Es ist für die Nutzer von Diabetes-Technologie nicht einfach, neben den vielen täglichen Anforderungen beim Diabetesmanagement auch daran zu denken, die Umweltbelastung dabei zu minimieren. Mit hoher Wahrscheinlichkeit wird sich die Priorität dieses Themas aber in Zukunft weiter erhöhen, vermutlich auch getrieben von jüngeren Nutzern. Die Frage bleibt, welche kurz- oder langfristigen Maßnahmen Nutzer und ihre Behandler ergreifen können, um die Menge des anfallenden Abfalls zu reduzieren? Wenn sie mehr Informationen darüber hätten, welche Produkte mit einem geringeren CO2-Fußabdruck assoziiert sind bzw. sich gut recyclen lassen und welcher Hersteller dies überhaupt anbietet, und diese dann gezielt kaufen würden, dann wäre dies ein guter Ansatz. Sie selbst könnten solche Abfälle in den richtigen Abfallbehältern entsorgen bzw. einem Recycling zuführen. Insbesondere die Behandler könnten sich bei den Herstellern dafür einsetzen, dass Produkte mit eIFUs anstelle von Gebrauchsanweisungen in Papierform ausgestattet werden.

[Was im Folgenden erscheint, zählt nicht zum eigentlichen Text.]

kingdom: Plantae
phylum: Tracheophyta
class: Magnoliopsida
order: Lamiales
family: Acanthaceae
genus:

Fazit: In Deutschland ist nun ein Sonderheft der Zeitschrift „Die Diabetologie“ erschienen, in dem sich eine ganze Reihe von Beiträgen mit verschiedenen Aspekten in diesem Zusammenhang beschäftigen, auch mit konkreten praktischen Dingen. Parallel dazu widmet sich der Schwerpunkt im aktuellen Heft der Zeitschrift „Diabetes-Forum“ ebenfalls dieser Themenkomplex; speziell auch zum Einfluss von Hitze auf Arzneimittel und Medizinprodukte. Aber auch darauf, was notwendig ist für den Aufbau eines Recyclingprozesses für Insulin-Pens in Deutschland.
Wer in diesem Zusammenhang konkrete Fragen hat und Handlungsempfehlungen sucht, wie z.B. Hinweise auf die geeignete Entsorgung von Medizinprodukten, der kann diese auf den Seiten der Arbeitsgemeinschaft Diabetes, Umwelt und Klima (AG DUK, auf der DDG-Homepage finden; https://www.ddg.info/die-ddg/gremien-der-ddg/netzwerk-nachhaltigkeit-der-ddg#e16375).
Es bleibt zu hoffen, dass solche Studien und Initiativen möglichst zeitnah zu relevanten Änderungen bei den anfallenden Müllmengen führen! Lassen Sie uns die Diabetestherapie gemeinsam „Grüner“ machen!
- Tian T, Ho CN, Ayers AT, Aaron RE, Klonoff DC, Ahn DT, et al. Quantifying Environmental Waste From Diabetes Devices in the U.S. Diabetes Care. 2025. doi: 10.2337/dc24-2522.
- Heinemann L. Let Us Make Diabetes Care Greener. Diabetes Care. 2025;48(7):1155–7. doi: 10.2337/dci25-0024.
- Ho CN, Ayers AT, Heinemann L, Klonoff DC. Diabetes devices: a growing environmental burden. Diabetes Research and Clinical Practice. 2025;226:112307. doi: https://doi.org/10.1016/j.diabres.2025.112307.
- Heinemann L. Printed Copies of “Instructions of Use”: What Nonsense! Journal of Diabetes Science and Technology. 2025:19322968241310891. doi: 10.1177/19322968241310891.
- Ho CN, Ayers AT, Heinemann L, Klonoff DC. The need to transition from paper to electronic instructions for use for diabetes devices. npj Digital Medicine. 2025;8(1):356. doi: 10.1038/s41746-025-01720-0.